Meia-hora antes daquele “clic”. O nosso diário de viagem assinala 20 de Agosto de 2007. Vá para onde vá, este diário acompanha-me sempre. Um dia, eu sei, ele será a minha máquina dos sonhos quando sonhar eu já não souber.
Hoje ele está aqui, connosco, no noroeste da Turquia. Em Istambul, nesta mítica cidade com que a Ana Maria sonha desde os seus tempos de infância e que lhe aquece a alma e aguça os sentidos.
Caminhamos tranquilamente no lado europeu da cidade. Istambul é a maior cidade da Turquia e a única cidade do mundo que está situada entre dois continentes: o europeu e o asiático. Algures um relógio assinala uma efémera hora local: 22h53m.
Caminhamos deitando palavras ao ar em conversas desbaratadas pelo vento quente. Percorremos a zona histórica do que resta do antigo hipódromo romano de Istambul. Hoje é apenas uma praça com o nome de Sultanahmet Meydani, ou, como se diz no idioma de Camões, a Praça do Sultão Ahmet.

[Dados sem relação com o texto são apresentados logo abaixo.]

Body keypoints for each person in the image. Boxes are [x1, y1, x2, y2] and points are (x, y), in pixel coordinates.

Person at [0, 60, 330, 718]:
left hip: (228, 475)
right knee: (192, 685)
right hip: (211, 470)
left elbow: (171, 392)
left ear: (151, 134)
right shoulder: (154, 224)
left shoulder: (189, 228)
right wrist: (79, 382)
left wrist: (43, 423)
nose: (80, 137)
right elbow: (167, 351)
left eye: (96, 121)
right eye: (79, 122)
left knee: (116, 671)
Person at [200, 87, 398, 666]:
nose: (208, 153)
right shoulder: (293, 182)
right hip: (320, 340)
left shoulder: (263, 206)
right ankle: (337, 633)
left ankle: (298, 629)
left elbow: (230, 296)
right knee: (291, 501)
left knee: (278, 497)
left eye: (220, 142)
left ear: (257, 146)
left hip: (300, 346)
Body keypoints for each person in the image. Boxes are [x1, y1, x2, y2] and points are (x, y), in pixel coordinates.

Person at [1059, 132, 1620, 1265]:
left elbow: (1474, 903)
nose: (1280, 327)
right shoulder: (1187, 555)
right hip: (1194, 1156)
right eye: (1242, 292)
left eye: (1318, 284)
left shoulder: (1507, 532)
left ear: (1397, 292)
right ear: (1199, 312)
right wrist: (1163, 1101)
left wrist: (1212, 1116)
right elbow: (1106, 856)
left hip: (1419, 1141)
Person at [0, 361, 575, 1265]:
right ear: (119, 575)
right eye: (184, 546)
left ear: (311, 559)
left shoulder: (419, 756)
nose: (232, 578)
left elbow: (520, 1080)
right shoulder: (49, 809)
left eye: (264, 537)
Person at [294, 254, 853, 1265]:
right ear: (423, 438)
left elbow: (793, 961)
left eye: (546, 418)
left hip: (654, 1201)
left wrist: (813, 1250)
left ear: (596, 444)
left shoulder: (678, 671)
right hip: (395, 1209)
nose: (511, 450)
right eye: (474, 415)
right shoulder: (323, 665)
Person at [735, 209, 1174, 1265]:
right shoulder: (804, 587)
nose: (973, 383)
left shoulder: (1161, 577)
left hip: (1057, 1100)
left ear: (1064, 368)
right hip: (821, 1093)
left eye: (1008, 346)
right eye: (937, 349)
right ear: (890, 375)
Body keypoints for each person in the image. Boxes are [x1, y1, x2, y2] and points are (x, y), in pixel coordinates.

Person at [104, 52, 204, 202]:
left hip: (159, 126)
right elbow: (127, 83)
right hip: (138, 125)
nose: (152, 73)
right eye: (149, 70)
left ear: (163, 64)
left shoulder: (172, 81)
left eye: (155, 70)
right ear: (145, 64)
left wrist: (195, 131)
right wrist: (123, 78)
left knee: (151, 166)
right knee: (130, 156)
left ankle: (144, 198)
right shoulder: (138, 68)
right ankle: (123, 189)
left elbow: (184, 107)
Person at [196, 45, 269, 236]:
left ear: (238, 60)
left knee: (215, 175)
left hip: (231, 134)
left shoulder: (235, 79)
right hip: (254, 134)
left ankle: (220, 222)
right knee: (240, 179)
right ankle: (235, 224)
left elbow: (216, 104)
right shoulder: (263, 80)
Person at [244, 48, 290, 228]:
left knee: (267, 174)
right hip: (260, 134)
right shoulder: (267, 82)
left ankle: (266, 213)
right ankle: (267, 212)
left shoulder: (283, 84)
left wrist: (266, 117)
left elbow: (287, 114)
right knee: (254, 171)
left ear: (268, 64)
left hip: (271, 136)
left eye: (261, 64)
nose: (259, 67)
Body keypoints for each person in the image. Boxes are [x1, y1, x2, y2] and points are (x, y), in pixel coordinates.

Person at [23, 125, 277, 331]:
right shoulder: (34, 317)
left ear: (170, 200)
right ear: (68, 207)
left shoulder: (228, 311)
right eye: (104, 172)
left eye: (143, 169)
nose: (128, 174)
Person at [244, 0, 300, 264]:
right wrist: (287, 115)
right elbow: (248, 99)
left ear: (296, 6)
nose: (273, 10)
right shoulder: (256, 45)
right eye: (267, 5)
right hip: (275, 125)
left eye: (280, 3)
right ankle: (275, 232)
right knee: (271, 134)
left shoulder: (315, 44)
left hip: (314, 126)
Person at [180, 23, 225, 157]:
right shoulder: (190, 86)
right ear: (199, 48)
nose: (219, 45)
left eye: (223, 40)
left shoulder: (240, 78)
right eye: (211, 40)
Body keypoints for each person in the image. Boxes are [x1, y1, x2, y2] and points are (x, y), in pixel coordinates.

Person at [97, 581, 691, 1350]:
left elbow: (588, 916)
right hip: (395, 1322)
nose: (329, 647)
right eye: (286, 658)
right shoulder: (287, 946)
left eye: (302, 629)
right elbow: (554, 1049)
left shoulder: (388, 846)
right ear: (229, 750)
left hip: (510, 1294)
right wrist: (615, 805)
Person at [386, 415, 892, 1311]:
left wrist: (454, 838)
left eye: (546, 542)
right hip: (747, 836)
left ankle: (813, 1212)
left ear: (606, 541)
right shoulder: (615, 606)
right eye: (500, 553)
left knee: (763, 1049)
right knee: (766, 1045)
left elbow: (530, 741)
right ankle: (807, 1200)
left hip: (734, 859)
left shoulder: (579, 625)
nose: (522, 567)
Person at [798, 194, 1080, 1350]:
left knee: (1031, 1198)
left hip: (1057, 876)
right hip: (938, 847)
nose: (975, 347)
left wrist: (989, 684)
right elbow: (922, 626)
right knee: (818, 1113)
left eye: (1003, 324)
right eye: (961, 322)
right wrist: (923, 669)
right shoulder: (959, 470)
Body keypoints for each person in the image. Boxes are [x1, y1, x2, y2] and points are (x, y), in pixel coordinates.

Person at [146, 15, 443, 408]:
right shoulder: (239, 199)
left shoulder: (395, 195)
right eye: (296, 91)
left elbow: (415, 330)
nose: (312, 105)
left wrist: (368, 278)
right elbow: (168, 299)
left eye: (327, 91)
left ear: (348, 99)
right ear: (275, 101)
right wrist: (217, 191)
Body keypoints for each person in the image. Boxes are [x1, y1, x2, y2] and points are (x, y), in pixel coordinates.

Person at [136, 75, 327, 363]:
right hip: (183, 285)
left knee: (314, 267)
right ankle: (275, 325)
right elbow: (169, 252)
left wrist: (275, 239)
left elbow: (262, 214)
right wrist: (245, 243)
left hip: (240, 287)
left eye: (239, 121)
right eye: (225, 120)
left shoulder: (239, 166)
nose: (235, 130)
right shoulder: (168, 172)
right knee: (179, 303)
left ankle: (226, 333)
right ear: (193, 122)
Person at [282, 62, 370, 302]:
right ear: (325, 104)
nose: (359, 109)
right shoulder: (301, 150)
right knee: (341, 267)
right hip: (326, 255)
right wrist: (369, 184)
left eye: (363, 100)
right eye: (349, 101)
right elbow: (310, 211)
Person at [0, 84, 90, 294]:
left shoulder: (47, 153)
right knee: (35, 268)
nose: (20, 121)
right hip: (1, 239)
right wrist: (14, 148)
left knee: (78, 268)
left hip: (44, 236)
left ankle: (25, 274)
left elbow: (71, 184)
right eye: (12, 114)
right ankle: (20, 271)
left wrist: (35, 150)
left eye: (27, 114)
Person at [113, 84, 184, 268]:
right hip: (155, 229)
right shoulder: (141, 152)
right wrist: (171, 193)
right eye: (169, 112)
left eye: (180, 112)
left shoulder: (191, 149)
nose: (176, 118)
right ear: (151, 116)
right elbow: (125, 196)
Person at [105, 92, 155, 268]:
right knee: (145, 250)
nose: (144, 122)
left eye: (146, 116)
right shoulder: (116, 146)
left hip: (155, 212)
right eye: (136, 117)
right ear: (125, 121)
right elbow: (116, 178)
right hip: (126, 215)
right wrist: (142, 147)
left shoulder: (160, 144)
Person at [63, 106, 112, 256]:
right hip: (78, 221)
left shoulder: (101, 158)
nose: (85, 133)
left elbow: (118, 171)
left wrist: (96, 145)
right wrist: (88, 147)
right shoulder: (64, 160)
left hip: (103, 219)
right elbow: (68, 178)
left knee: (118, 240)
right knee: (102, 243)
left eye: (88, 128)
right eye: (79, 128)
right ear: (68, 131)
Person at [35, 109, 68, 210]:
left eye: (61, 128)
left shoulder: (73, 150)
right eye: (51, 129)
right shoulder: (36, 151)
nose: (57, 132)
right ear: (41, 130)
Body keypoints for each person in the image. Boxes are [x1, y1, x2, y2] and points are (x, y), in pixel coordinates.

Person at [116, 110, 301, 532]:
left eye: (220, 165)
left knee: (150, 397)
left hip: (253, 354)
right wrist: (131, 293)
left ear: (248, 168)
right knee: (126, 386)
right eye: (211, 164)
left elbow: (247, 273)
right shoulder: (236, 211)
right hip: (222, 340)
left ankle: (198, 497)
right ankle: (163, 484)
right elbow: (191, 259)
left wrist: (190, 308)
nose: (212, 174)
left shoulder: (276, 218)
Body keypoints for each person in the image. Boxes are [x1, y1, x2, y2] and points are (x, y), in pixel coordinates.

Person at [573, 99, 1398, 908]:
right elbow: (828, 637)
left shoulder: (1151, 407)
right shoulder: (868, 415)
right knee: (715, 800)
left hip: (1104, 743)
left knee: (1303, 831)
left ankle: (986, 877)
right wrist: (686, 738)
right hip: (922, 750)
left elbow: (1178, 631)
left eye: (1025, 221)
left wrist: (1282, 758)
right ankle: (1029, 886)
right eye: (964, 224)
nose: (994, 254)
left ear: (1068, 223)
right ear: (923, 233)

A noite, essa, continua estupidament quente. Ali ao lado o mar de Mármara, teimando em separar o mar Negro do mar Egeu, corre veloz para o Bósforo. Nem uma brisa refrescante se solta à sua passagem. Neste silêncio profundo quase somos traídos pelo vento que nos faz pensar que escutamos as quadrigas de cavalos do imperador Septímio Severo correndo velozes na pista do hipódromo. Relinchando e levantando no ar grossas nuvens de pó para gáudio dos quase 100.000 espectadores presentes neste “circo” romano.
Mas o nosso fado leva-nos pelo bairro de Eminönü, onde olhamos parvamente para as luzes azuis que cavalgam as cúpulas da mesquita otomana de Sultanahmet Camii, mais conhecida mundialmente como a Mesquita Azul de Istambul. Esse azul contrasta com as luzes vermelhas que escorregam pelas fachadas da Basílica de Santa Sofia, conhecida pelo nome grego de Hagia Sophia, que quer dizer Sagrada Sabedoria. Um contraste de luz e cor digno de um conto das Mil e Uma Noites de Sherazade.
Quando os primeiros colonos dóricos fundaram esta cidade, à qual dariam o nome de Bizâncio, em honra do seu rei Bizas, estariam bem longe de sonhar o quão grande e imponente ficaria a cidade que fundaram. Eles e o imperador romano Constantino, que lhe legou depois o seu nome para a posterioridade.
Hoje, Istambul ainda mantém intacta essa capacidade mágica de nos transportar para esses tempos de outrora que nunca mais voltarão. Ainda se sente, por exemplo, a magia do Expresso do Oriente, trazendo a famosa escritora Agatha Christie desde Paris até à estação terminal de Sirkeci Station.
De tão inebriado que estou neste momento até julgo sentir nos meus ouvidos o “zumbido” do grande Império otomano: aqui e ali, em passeios de ruas e becos, fazem-se pinturas de henna. Homens bem-apessoados, de fartos bigodes, vendem especiarias coloridas indispensáveis à gastronomia otomana.
Em alguns bazares, de mercadores bizarros, crianças riem-se desmesuradamente ao ouvirem os velhos contadores de histórias de tempos que nunca mais voltarão. Uma senhora empurra um carrinho de fruta. Aos nossos ouvidos chegam árias, de músicas dervixes. Roupas diversas exibem-se dando especial relevo às camisolas dos clubes de futebol turco. Mulheres de cara tapada passam por nós sem nos verem. Os cheiros são intensos, os sons ainda são mais fortes. As cores, essas, levam-nos à loucura. Cruzamo-nos com vendedores de çai (chá), com os seus trajes coloridos, de pote de chá a tiracolo. Segurando numa mão uma mangueira por onde sai o chá e na outra mão um copo, sempre prontos a servirem o mais sôfrego dos viajantes.